Stored data
———

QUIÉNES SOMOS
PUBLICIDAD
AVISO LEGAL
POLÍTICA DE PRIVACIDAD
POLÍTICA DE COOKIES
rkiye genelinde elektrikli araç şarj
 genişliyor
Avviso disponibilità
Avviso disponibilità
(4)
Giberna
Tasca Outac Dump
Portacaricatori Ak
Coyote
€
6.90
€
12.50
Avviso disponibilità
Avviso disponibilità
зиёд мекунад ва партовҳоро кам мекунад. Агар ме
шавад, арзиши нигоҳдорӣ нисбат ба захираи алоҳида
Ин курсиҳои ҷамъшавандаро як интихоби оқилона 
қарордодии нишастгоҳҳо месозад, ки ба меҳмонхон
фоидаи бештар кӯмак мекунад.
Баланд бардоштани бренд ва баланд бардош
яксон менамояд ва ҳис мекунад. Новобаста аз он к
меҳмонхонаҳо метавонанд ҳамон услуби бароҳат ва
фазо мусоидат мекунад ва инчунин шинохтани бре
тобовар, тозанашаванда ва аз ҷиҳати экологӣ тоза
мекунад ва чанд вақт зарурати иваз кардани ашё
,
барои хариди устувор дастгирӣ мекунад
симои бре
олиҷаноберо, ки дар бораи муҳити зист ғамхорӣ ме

———

Your answer should be the records above, set down exactly.

QUIÉNES SOMOS
PUBLICIDAD
AVISO LEGAL
POLÍTICA DE PRIVACIDAD
POLÍTICA DE COOKIES
rkiye genelinde elektrikli araç şarj
 genişliyor
Avviso disponibilità
Avviso disponibilità
(4)
Giberna
Tasca Outac Dump
Portacaricatori Ak
Coyote
€
6.90
€
12.50
Avviso disponibilità
Avviso disponibilità
зиёд мекунад ва партовҳоро кам мекунад. Агар ме
шавад, арзиши нигоҳдорӣ нисбат ба захираи алоҳида
Ин курсиҳои ҷамъшавандаро як интихоби оқилона 
қарордодии нишастгоҳҳо месозад, ки ба меҳмонхон
фоидаи бештар кӯмак мекунад.
Баланд бардоштани бренд ва баланд бардош
яксон менамояд ва ҳис мекунад. Новобаста аз он к
меҳмонхонаҳо метавонанд ҳамон услуби бароҳат ва
фазо мусоидат мекунад ва инчунин шинохтани бре
тобовар, тозанашаванда ва аз ҷиҳати экологӣ тоза
мекунад ва чанд вақт зарурати иваз кардани ашё
,
барои хариди устувор дастгирӣ мекунад
симои бре
олиҷаноберо, ки дар бораи муҳити зист ғамхорӣ ме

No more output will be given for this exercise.